Directions :: Each line of the data below either holds "countries" or does not. Report how many do, and only that.

━━━ Input

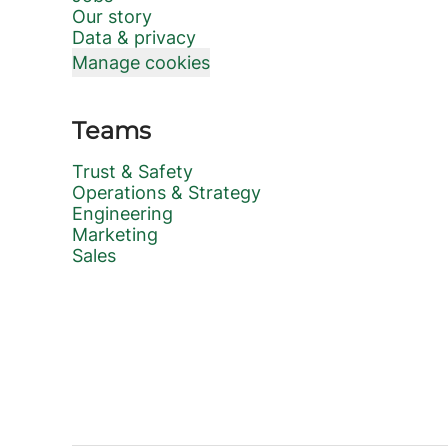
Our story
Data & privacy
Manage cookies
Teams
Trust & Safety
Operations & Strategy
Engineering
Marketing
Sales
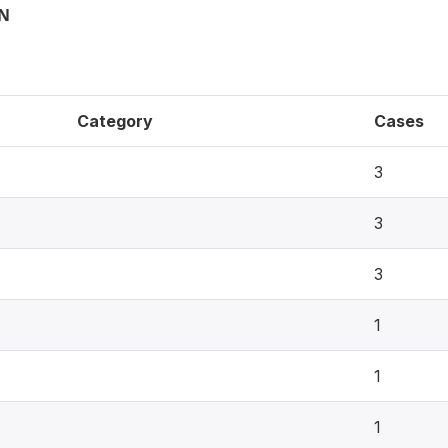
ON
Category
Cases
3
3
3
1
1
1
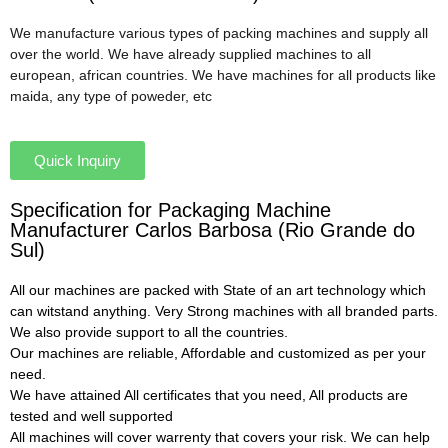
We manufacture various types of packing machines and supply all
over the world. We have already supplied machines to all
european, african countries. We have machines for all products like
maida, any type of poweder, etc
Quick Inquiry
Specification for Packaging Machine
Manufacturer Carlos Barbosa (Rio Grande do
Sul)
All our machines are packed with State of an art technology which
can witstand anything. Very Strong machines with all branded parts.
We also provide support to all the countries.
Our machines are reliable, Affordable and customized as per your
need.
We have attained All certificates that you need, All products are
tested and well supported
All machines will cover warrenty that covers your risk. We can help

━━━━━━

Answer to the exercise :: 2